The one that really got me was the church that went ahead with a sermon series acknowledging that it had nothing to do with Easter.
So returning to Good Friday, here is my manifesto:
- We need to set a tone at the very beginning of the service; allow a ‘holy hush’ to come over the crowd.
- We should then incorporate other silences throughout the service.
- As far as possible, every word spoken should be planned. We need to borrow from our Episcopalian friends for this service.
- We need agreement from participants on what we will not do. No, “It’s good to see everyone;” no “It’s finally warming up outside;” no “We do this in anticipation of Sunday;” or the worst, “I hope you all found a place to park.”
- If your service is interdenominational or has many participants, do not introduce people at all, i.e. “And now Delores Jones from Central Methodist will favor us with a solo accompanied by her husband Derek.” Don’t waste words.
- We need to skip the final verses of some hymns or modern worship songs if they resolve with resurrection. We need to immerse ourselves in the moment.
- If your church uses a printed program, consider the idea of the congregation whose Good Friday bulletin cover was simply a folded piece of black construction paper. In other words, use other media to reinforce what is taking place at the front, and remove things hanging in the sanctuary that might be a distraction.
- No matter how big the crowd, and how tempting this makes it, don’t use Good Friday as a fundraiser for a church or community project.
- Preaching needs to be Christological. This would seem obvious, but sometimes it’s not. It’s not about us, except insofar as he suffered and died for us.

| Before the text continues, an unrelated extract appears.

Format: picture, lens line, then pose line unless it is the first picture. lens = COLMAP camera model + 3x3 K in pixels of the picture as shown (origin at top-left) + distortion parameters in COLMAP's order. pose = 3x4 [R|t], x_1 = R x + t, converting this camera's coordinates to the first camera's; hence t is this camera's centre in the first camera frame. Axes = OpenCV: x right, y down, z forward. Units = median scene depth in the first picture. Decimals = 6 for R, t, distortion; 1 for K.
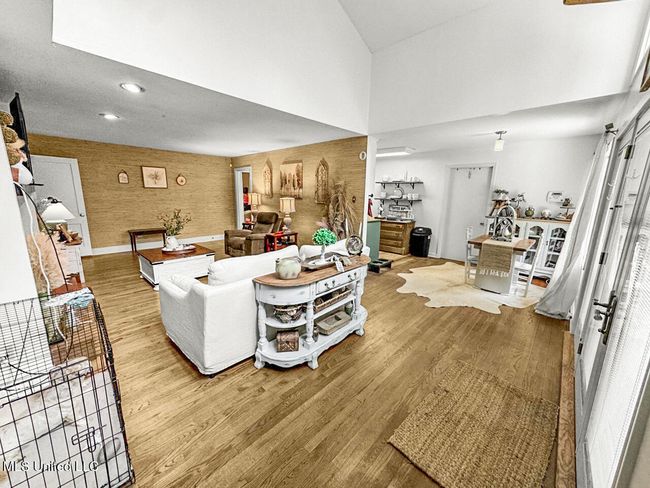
lens RADIAL K [[264.1, 0, 325.0], [0, 264.1, 244.0], [0, 0, 1]] dist [0.001180, 0.000104]
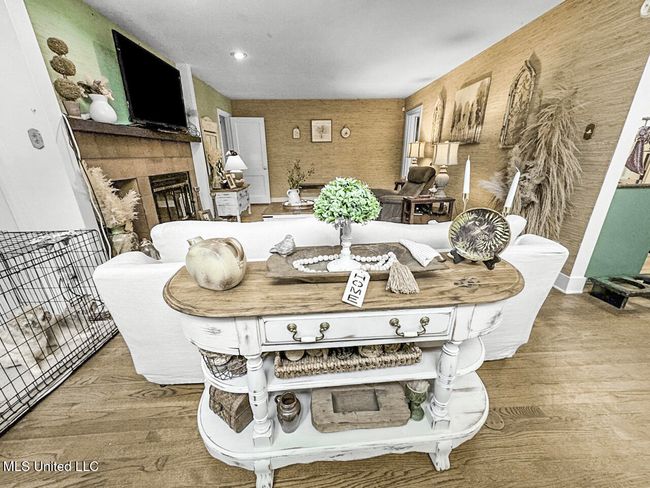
lens RADIAL K [[258.5, 0, 321.3], [0, 258.5, 243.0], [0, 0, 1]] dist [0.002893, 0.000356]
pose [[0.713245, 0.200366, -0.671666, 0.107123], [-0.109085, 0.978326, 0.176008, -0.013576], [0.692375, -0.052268, 0.719643, 0.331508]]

- That said, we also need to be Evangelical. What a wonderful day for someone to stand at the level ground of the cross and look into the eyes of a loving Savior who says, ‘I do this for you;’ and then have an opportunity to respond to the finished work on the cross.
Finally, if your church doesn’t do Good Friday, consider starting it. I worship between two small towns which both have an annual interdenominational morning service, but several years ago, my wife’s worship ministry did a Good Friday evening service and over a hundred people attended. She assembled worship songs, solos, video clips, readings and had a local pastor do a ten minute homily. It will forever be one of my favorite, most cross-focused Good Friday events, even though I was busied with the planning and running of it.